Effects of chelating agent on the nanostructure of nickel hexacyanoferrate and its performance in seawater battery application

Abstract

With the increasing demand for cost-effective and safe energy storage systems, seawater batteries (SWBs) are establishing themselves in the field of rechargeable batteries. In particular, cathode materials based on the intercalation mechanism have received considerable attention owing to their low overpotential and high energy efficiency. In this study, nickel hexacyanoferrate (NiHCF) is used as an intercalation cathode material for SWB. NiHCF, a type of Prussian blue analog, has the advantages of a large interstitial volume to insert Na-ions and stability into seawater; however, it is often fabricated in a defect-rich structure. Therefore, the chelating effect of NiHCF is studied, and its structural and electrochemical properties are investigated.
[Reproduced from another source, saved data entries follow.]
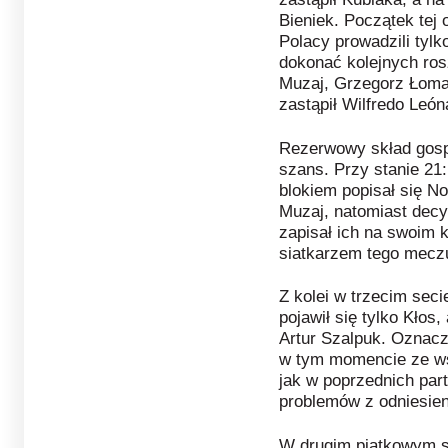
Bieniek. Początek tej
Polacy prowadzili tylk
dokonać kolejnych rosz
Muzaj, Grzegorz Łoma
zastąpił Wilfredo León
Rezerwowy skład gosp
szans. Przy stanie 21
blokiem popisał się No
Muzaj, natomiast decy
zapisał ich na swoim k
siatkarzem tego mecz
Z kolei w trzecim sec
pojawił się tylko Kłos,
Artur Szalpuk. Oznacz
w tym momencie ze ws
jak w poprzednich part
problemów z odniesie
W drugim piątkowym sp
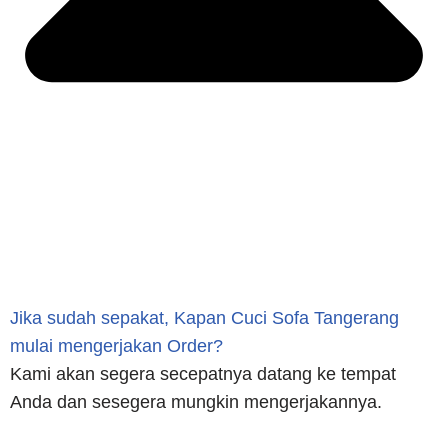
Jika sudah sepakat, Kapan Cuci Sofa Tangerang
mulai mengerjakan Order?
Kami akan segera secepatnya datang ke tempat
Anda dan sesegera mungkin mengerjakannya.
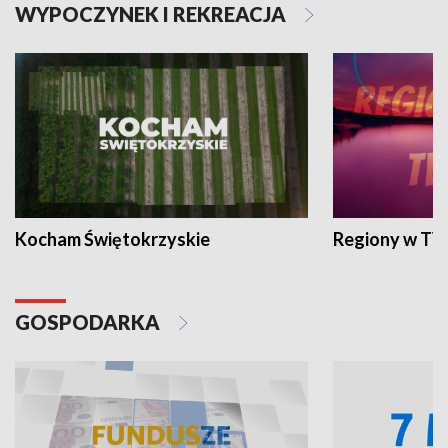
WYPOCZYNEK I REKREACJA
Kocham Świętokrzyskie
Regiony w TV
GOSPODARKA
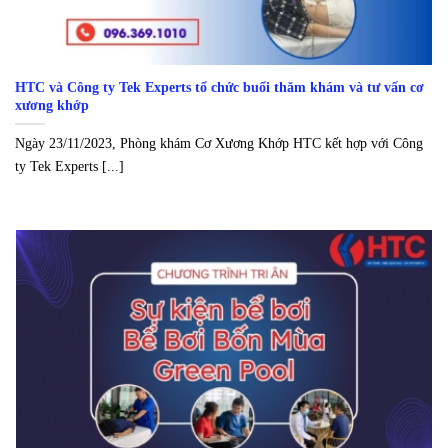
HTC và Công ty Tek Experts tổ chức buổi thăm khám và tư vấn cơ
xương khớp
Ngày 23/11/2023, Phòng khám Cơ Xương Khớp HTC kết hợp với Công
ty Tek Experts [...]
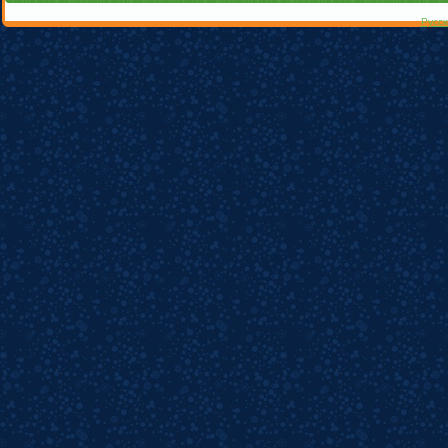
Русск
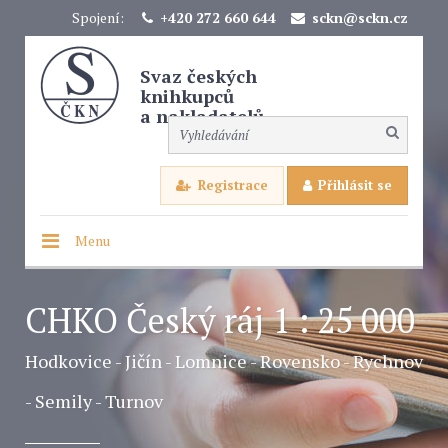
Spojení:
+420 272 660 644
sckn@sckn.cz
Svaz českých
knihkupců
a nakladatelů
Registrace
Přihlásit se
Menu
CHKO Český ráj 1 : 25 000
Hodkovice - Jičín - Lomnice - Rovensko - Rychnov
- Semily - Turnov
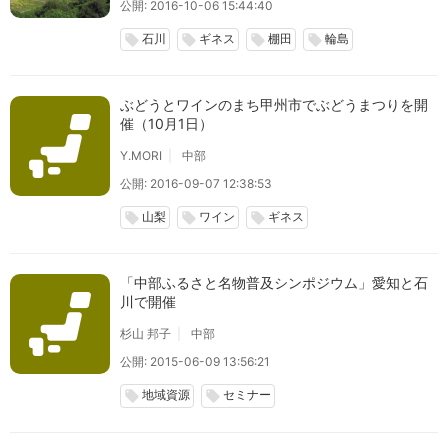
公開: 2016-10-06 15:44:40
石川
ギネス
棚田
輪島
local_offer
local_offer
local_offer
local_offer
ぶどうとワインのまち甲州市でぶどうまつりを開
催（10月1日）
Y.MORI
中部
公開: 2016-09-07 12:38:53
山梨
ワイン
ギネス
local_offer
local_offer
local_offer
「中部ふるさと名物普及シンポジウム」愛知と石
川で開催
杉山 邦子
中部
公開: 2015-06-09 13:56:21
地域資源
セミナー
local_offer
local_offer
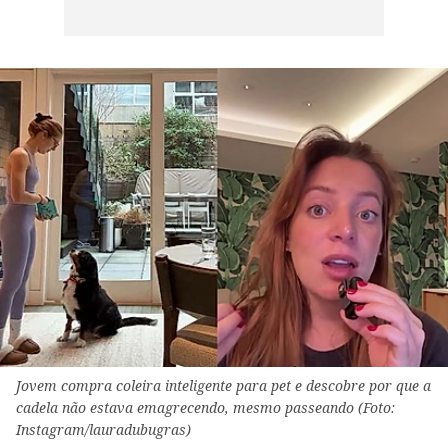
Jovem compra coleira inteligente para pet e descobre por que a
cadela não estava emagrecendo, mesmo passeando (Foto:
Instagram/lauradubugras)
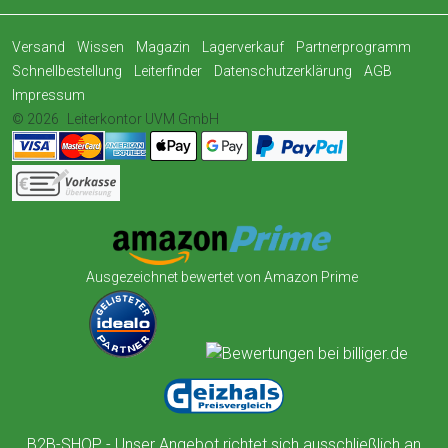
Versand
Wissen
Magazin
Lagerverkauf
Partnerprogramm
Schnellbestellung
Leiterfinder
Datenschutzerklärung
AGB
Impressum
© 2026
Leiterkontor UVM GmbH
Ausgezeichnet bewertet von Amazon Prime
B2B-SHOP - Unser Angebot richtet sich ausschließlich an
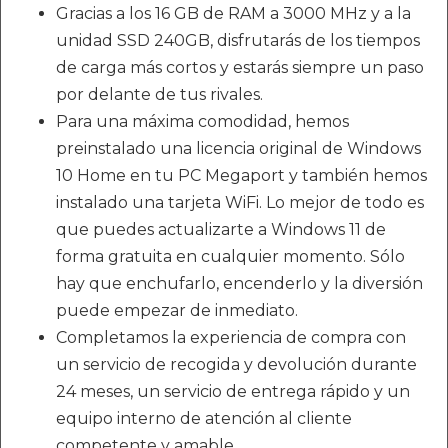
Gracias a los 16 GB de RAM a 3000 MHz y a la
unidad SSD 240GB, disfrutarás de los tiempos
de carga más cortos y estarás siempre un paso
por delante de tus rivales.
Para una máxima comodidad, hemos
preinstalado una licencia original de Windows
10 Home en tu PC Megaport y también hemos
instalado una tarjeta WiFi. Lo mejor de todo es
que puedes actualizarte a Windows 11 de
forma gratuita en cualquier momento. Sólo
hay que enchufarlo, encenderlo y la diversión
puede empezar de inmediato.
Completamos la experiencia de compra con
un servicio de recogida y devolución durante
24 meses, un servicio de entrega rápido y un
equipo interno de atención al cliente
competente y amable.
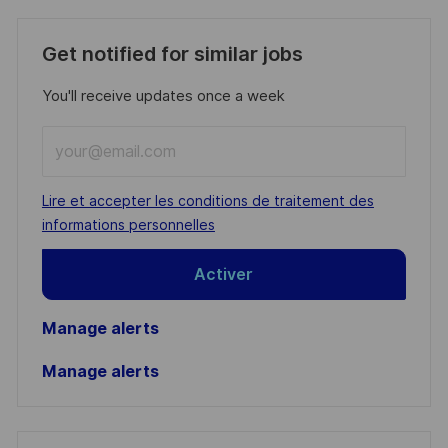
Get notified for similar jobs
You'll receive updates once a week
Enter
Email
address
Required
Lire et accepter les conditions de traitement des
(Required)
informations personnelles
Activer
Manage alerts
Manage alerts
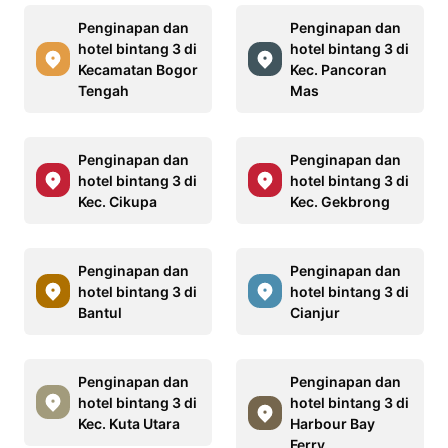
Penginapan dan
Penginapan dan
hotel bintang 3 di
hotel bintang 3 di
Kecamatan Bogor
Kec. Pancoran
Tengah
Mas
Penginapan dan
Penginapan dan
hotel bintang 3 di
hotel bintang 3 di
Kec. Cikupa
Kec. Gekbrong
Penginapan dan
Penginapan dan
hotel bintang 3 di
hotel bintang 3 di
Bantul
Cianjur
Penginapan dan
Penginapan dan
hotel bintang 3 di
hotel bintang 3 di
Kec. Kuta Utara
Harbour Bay
Ferry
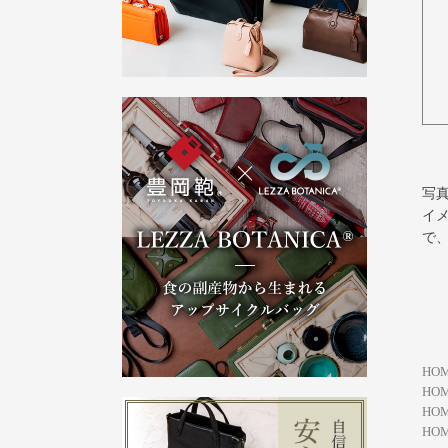
写
イ
で
HO
HO
HO
HO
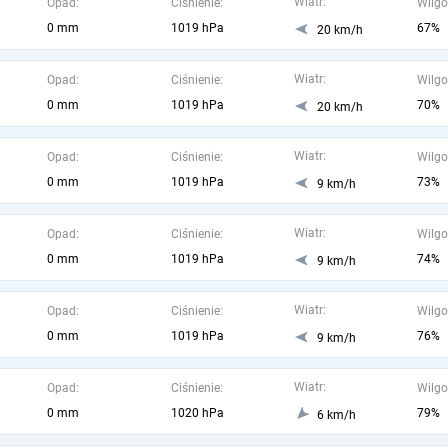
Wiatr:
Opad:
Ciśnienie:
Wilgo
0 mm
1019 hPa
67%
20 km/h
Wiatr:
Opad:
Ciśnienie:
Wilgo
0 mm
1019 hPa
70%
20 km/h
Wiatr:
Opad:
Ciśnienie:
Wilgo
0 mm
1019 hPa
73%
9 km/h
Wiatr:
Opad:
Ciśnienie:
Wilgo
0 mm
1019 hPa
74%
9 km/h
Wiatr:
Opad:
Ciśnienie:
Wilgo
0 mm
1019 hPa
76%
9 km/h
Wiatr:
Opad:
Ciśnienie:
Wilgo
0 mm
1020 hPa
79%
6 km/h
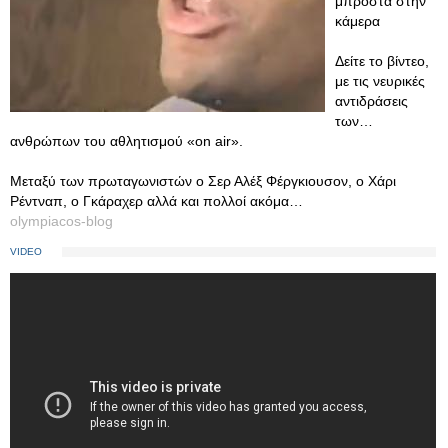
μπροστά στην
κάμερα
Δείτε το βίντεο,
με τις νευρικές
αντιδράσεις
των…
ανθρώπων του αθλητισμού «on air».
Μεταξύ των πρωταγωνιστών ο Σερ Αλέξ Φέργκιουσον, ο Χάρι
Ρέντναπ, ο Γκάραχερ αλλά και πολλοί ακόμα…
olympiacos-blog
VIDEO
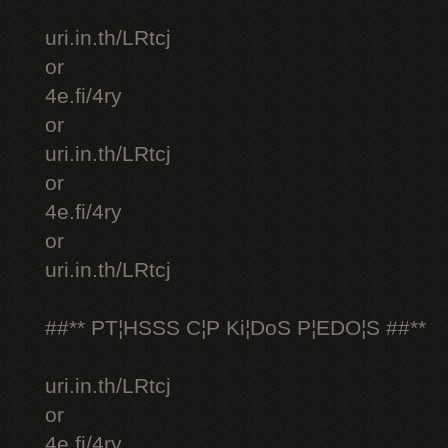
uri.in.th/LRtcj
or
4e.fi/4ry
or
uri.in.th/LRtcj
or
4e.fi/4ry
or
uri.in.th/LRtcj
##** PT¦HSSS C¦P Ki¦DoS P¦EDO¦S ##**
uri.in.th/LRtcj
or
4e.fi/4ry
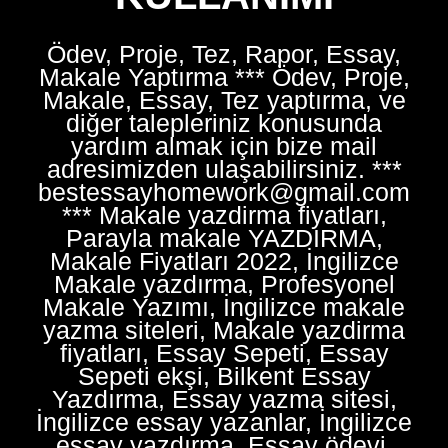
Ödev, Proje, Tez, Rapor, Essay,
Makale Yaptırma *** Ödev, Proje,
Makale, Essay, Tez yaptırma, ve
diğer talepleriniz konusunda
yardım almak için bize mail
adresimizden ulaşabilirsiniz. ***
bestessayhomework@gmail.com
*** Makale yazdirma fiyatları,
Parayla makale YAZDIRMA,
Makale Fiyatları 2022, İngilizce
Makale yazdırma, Profesyonel
Makale Yazımı, İngilizce makale
yazma siteleri, Makale yazdirma
fiyatları, Essay Sepeti, Essay
Sepeti ekşi, Bilkent Essay
Yazdırma, Essay yazma sitesi,
İngilizce essay yazanlar, İngilizce
essay yazdırma, Essay ödevi,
After introducing a chelating agent, defect-less NiHCF can be fabricated, and the well-constructed structure affects the electrochemical properties of the NiHCF. The structural behavior of NiHCF based on the insertion/extraction of Na-ions in the SWB full-cell is studied, and the chelated NiHCF cathode shows reversible cycling ability up to 2000 cycles with a capacity retention of 92.8%. This study offers a comprehensive understanding of the electrochemical properties of NiHCF and the operating mechanisms of intercalation cathode materials in SWB systems.